On AI Security
Good report:
Executive Summary: Let’s say you wanted to make sure that your AI is secure. Can you just maximize the security and privacy benchmark and call it a day? Nope, because benchmarks don’t actually work for measuring AI capabilities (even when they are NOT emergent systemic properties like security). So let’s take a step back: how do you measure security in the first place? Good question. Over the last 30 years, security engineering for software evolved from black box penetration testing, through whitebox code analysis and architectural risk analysis to de facto process-driven standards like the Building Security In Maturity Model (BSIMM).

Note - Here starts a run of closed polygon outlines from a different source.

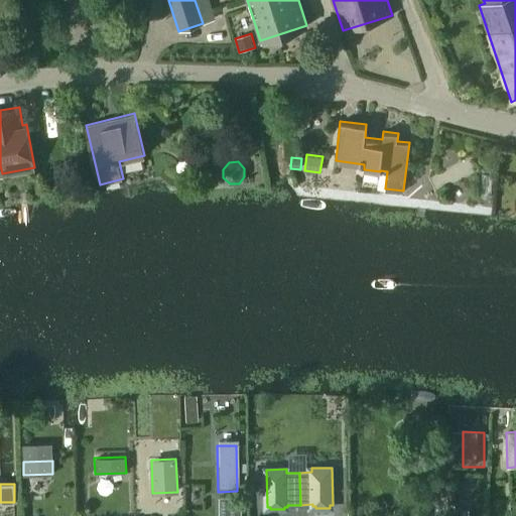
[(240,497),(219,497),(218,515),(224,515),(241,515),(240,497)]
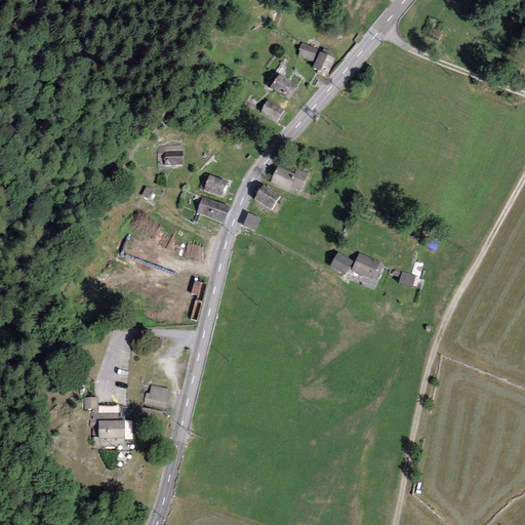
[(304,43),(297,56),(312,62),(318,49),(304,43)]
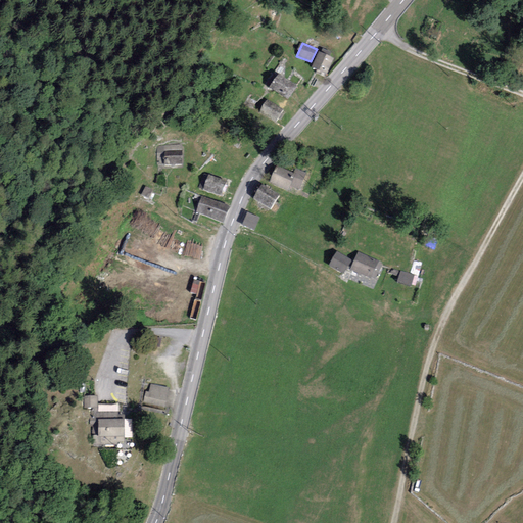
[(334,58),(320,51),(312,67),(327,75),(334,58)]
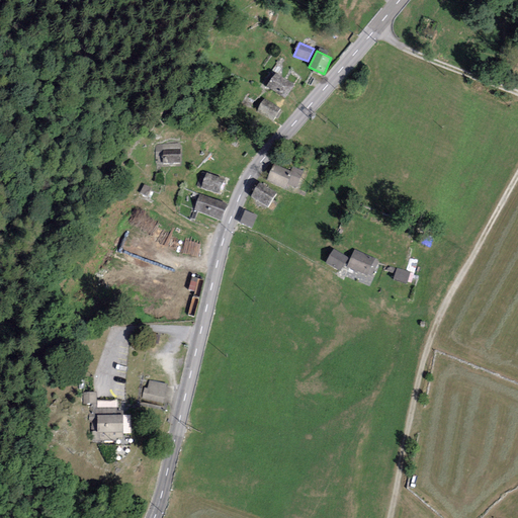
[(276,72),(266,85),(285,98),(294,85),(276,72)]
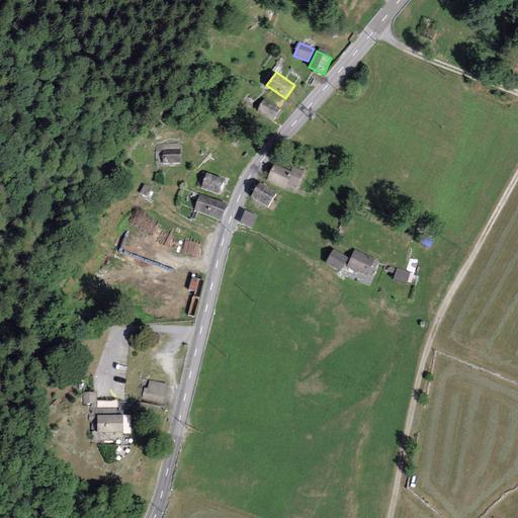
[(280,109),(264,99),(257,110),(273,120),(280,109)]
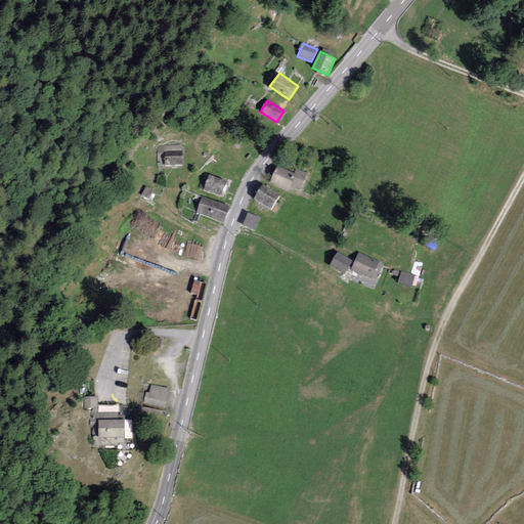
[(182,145),(158,144),(158,168),(181,168),(182,145)]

Software had a very deep impact on business operations, and it appears that AI is going to have an even deeper impact. Will a software security-like measurement move work for AI? Probably. In the meantime we can make real progress in AI security by cleaning up our WHAT piles and managing risk by identifying and applying good assurance processes. (Spoiler alert: no matter what we do, we still don’t get a security meter for AI, so we need to be extra vigilant about security.)
Subscribe to comments on this entry
Clive Robinson • May 20, 2026 1:43 PM
@ Bruce, ALL,
The first thing people need to get their heads around is that,
Also if the measurement you are making is relevent to what you actually want to know
For instance if you have a group of objects are you interested in primary measures such as,
1, The number of objects.
2, The order of the objects.
3, The mass or volume of objects.
4, …
And so on. These primary measures can then give you secondary measures such as “density” from mass and volume. Or information potential from number and order of objects such as a “Bag of Bits”(BoB).
As a general rule of thumb humans measure information by it’s cardinality. That relates to the “natural numbers” or “integers”.
But what do you do when dealing not with objects in a group but continuous values that form a spectrum that has real number values.
Whilst it can be seen that the set of natural numbers has cardinality… the question of whether the real numbers of things like spectrums have cardinality naturally arises.
The answer to this is covered by the “continuum hypothesis”. Which immediately has a serious issue as it’s been shown to be both unprovable and undisprovable in what most were taught as “standard set theories”.
The issue is quite important to Current AI LLM and ML systems as they are all about the notion of spectrums and orders as a fundamental way they generate output.
Thus you have the issue that the spectrum encoded in the LLM weights by the ML process is very much dependent on the input to the ML process, and that any measure on that information will be biased by how the information is input to the ML as different spectrums will naturally result even though the rules etc of the ML are unchanged.
Thus in some respect you can not trust the ML process and by extension you can not trust the network of weights in the LLM.
Worse in all but simple “toy examples” it is not possible to measure the spectrums encoded in the LLM as dimensionally they are too complex.
Now you can take the above as a form of proof that the output of LLMs are currently not just “unmeasurable” but “untrustable”.
Yes you can argue that it’s a different form of “trust” from that people think of in regards to both humans and the information security systems they build.
But think further and you will realise that you have no way to measure the “information trust” of humans or the systems they design because of the “observer problem” which I’ve gone through on this blog before and there is actual accepted proof that an observer can not tell if what they see contains “sub channels” that carry secrets.
There is a proof knocking around that I’ve linked to before that this is why “guardrails” put around LLMs will always be subvertable by those who use them.
Thus these are the reasons Current AI LLM and ML systems can never be “trusted” not just in the information security context but any context that humans might consider useful.